То, что произошло в следующий момент, могло показаться просто чудом. Из какой-то трещины в скале, где, казалось, не поместится и белка, выскочил человек и в прыжке всей своей массой ударил стрелка. Тот со стоном слетел с камня, на котором стоял, и, перевернувшись в воздухе, приземлился прямо на грудную клетку Конана. Удар был настолько силен, что Киммерийцу стоило большого труда не разжать пальцы. Все еще не веря в спасение, плохо соображая, он растерянно рассматривал человека, спасшего ему жизнь.

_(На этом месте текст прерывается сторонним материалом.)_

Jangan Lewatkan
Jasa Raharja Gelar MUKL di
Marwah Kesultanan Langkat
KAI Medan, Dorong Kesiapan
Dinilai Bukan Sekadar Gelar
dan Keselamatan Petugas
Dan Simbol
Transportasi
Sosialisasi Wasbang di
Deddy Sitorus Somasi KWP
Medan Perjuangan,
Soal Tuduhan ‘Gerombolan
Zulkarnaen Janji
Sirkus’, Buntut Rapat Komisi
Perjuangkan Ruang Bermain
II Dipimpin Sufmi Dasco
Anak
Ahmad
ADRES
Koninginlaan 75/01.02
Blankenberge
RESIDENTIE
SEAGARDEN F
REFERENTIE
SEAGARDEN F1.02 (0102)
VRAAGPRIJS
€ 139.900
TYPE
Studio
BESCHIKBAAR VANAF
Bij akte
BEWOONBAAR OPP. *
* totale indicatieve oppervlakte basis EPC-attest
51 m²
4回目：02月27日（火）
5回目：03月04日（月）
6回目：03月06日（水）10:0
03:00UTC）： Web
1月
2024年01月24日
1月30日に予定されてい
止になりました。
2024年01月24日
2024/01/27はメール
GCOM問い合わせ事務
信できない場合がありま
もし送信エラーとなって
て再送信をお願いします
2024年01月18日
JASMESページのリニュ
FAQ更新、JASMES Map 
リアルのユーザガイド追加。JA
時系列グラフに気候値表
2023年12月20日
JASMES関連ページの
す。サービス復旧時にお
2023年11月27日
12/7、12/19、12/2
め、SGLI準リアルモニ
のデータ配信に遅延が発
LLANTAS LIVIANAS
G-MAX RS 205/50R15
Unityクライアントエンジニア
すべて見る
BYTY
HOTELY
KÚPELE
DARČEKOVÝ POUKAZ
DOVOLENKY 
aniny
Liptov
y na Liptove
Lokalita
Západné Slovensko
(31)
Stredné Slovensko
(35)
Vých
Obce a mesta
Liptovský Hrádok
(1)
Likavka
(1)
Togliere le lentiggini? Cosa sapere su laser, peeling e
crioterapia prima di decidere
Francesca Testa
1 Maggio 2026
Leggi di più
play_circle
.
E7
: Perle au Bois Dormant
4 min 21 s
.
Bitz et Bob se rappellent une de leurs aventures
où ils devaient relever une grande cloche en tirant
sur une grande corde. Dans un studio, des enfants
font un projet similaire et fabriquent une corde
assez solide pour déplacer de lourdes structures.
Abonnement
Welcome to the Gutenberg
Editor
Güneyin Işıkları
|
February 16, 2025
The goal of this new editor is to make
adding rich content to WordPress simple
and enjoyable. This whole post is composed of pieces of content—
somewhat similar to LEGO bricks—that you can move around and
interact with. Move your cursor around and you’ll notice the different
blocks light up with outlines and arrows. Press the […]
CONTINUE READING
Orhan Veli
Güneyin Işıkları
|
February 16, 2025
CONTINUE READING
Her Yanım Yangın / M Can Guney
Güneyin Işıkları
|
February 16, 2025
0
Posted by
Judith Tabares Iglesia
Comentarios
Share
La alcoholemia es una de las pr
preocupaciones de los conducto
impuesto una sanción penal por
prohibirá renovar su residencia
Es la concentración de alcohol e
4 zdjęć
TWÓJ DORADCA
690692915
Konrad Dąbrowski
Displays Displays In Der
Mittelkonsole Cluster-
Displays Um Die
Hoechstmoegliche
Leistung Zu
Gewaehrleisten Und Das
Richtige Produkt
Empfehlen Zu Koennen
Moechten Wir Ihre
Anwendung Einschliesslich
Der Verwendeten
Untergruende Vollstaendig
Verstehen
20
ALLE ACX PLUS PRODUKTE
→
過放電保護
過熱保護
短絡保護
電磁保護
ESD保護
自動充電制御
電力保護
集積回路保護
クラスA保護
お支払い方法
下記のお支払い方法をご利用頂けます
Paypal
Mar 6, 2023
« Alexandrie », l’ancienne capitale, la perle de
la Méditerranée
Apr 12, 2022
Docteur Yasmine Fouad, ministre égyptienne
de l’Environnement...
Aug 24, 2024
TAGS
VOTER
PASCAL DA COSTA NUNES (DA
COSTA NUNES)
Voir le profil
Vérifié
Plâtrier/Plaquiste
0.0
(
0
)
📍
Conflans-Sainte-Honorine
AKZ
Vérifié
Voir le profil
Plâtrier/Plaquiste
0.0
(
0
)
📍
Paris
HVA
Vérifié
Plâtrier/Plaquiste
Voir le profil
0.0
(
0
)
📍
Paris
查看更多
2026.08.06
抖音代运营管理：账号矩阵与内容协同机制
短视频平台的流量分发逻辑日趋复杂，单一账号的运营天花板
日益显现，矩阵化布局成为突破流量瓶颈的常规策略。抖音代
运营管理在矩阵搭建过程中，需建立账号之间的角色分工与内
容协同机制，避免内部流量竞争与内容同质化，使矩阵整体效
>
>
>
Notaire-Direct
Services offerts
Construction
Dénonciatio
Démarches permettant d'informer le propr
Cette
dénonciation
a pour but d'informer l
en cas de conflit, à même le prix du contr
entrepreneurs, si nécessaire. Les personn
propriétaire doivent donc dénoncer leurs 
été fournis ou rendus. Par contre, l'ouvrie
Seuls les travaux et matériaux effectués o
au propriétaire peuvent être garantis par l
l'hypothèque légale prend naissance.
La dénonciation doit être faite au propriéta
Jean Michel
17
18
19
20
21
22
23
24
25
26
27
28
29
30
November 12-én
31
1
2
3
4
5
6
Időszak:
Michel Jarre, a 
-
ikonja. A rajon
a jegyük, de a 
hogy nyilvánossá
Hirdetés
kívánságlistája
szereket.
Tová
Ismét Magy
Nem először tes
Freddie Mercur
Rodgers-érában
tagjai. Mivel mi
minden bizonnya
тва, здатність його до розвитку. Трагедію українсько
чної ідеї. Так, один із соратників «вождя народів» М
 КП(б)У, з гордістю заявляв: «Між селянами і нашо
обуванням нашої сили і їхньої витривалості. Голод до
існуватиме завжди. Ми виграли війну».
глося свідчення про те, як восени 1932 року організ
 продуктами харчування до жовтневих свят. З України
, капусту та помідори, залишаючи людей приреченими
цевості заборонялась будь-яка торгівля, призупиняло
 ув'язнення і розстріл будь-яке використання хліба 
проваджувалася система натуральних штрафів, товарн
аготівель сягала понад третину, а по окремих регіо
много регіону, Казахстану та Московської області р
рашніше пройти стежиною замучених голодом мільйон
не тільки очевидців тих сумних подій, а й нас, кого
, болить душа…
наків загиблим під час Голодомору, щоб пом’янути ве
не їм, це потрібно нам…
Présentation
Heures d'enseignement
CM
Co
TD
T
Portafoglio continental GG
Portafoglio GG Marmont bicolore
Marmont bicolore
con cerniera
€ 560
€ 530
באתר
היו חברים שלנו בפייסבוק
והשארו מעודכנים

На нем были выдубленные солнцем кожаные штаны и льняная тонкая рубашка. Сам он выглядел лет на двадцать моложе, чем обычно, но все-таки это был он капитан-генерал Декиус собственной персоной.
— Конан, если держать друзей над пропастью — твое обычное развлечение, — неудивительно, что ты все время один.
Декиус наклонился и схватил стражника за вторую руку. Вдвоем они быстро вытащили тут же потерявшего сознание человека. Конан осторожно поднялся и поправил меч.
— А, так вот где ты шатаешся целыми днями, когда не расточаешь комплименты Райне…
— Здесь, и не только. Мои люди успевают повсюду. Не сочти за оскорбление, но я могу больше положиться на своих сержантов, чем ты на своих.
Конан взглянул на тело Калька, лежавшее далеко внизу на залитом кровью камне.
— Во имя Меднозадого Эрлика, хотел бы я так же, как ты, доверять своим людям.
Пока они говорили, Декиус разорвал на тряпки рубаху стрелка и перевязал его кровоточащую рану на ноге. Вытерев руки остатками рубашки, он выпрямился.
— Ему еще предстоит долгий допрос. Хотя вряд ли он посвящен в секреты Ойжика. Жаль, что сержант Кальк замолчал навсегда.
— Не понимаю, о чем ты…
— Я разделял твои сомнения по поводу Ойжика, Конан, если тебя это интересует. А что касается твоих сомнений по моему адресу… — Декиус пожал плечами.
— С ними покончено, — тихо пробурчал Конан, тяжелым ударом вгоняя меч в ножны. — А твои подозрения в отношении меня?
— Их нет, — ответил Декиус, — больше нет. Но… мне кажется, я имею право попросить тебя об одной любезности.
Слова тяжело давались Декиусу. Он вспотел больше, чем можно было списать на солнечные лучи. Казалось, что он не знает, куда девать руки.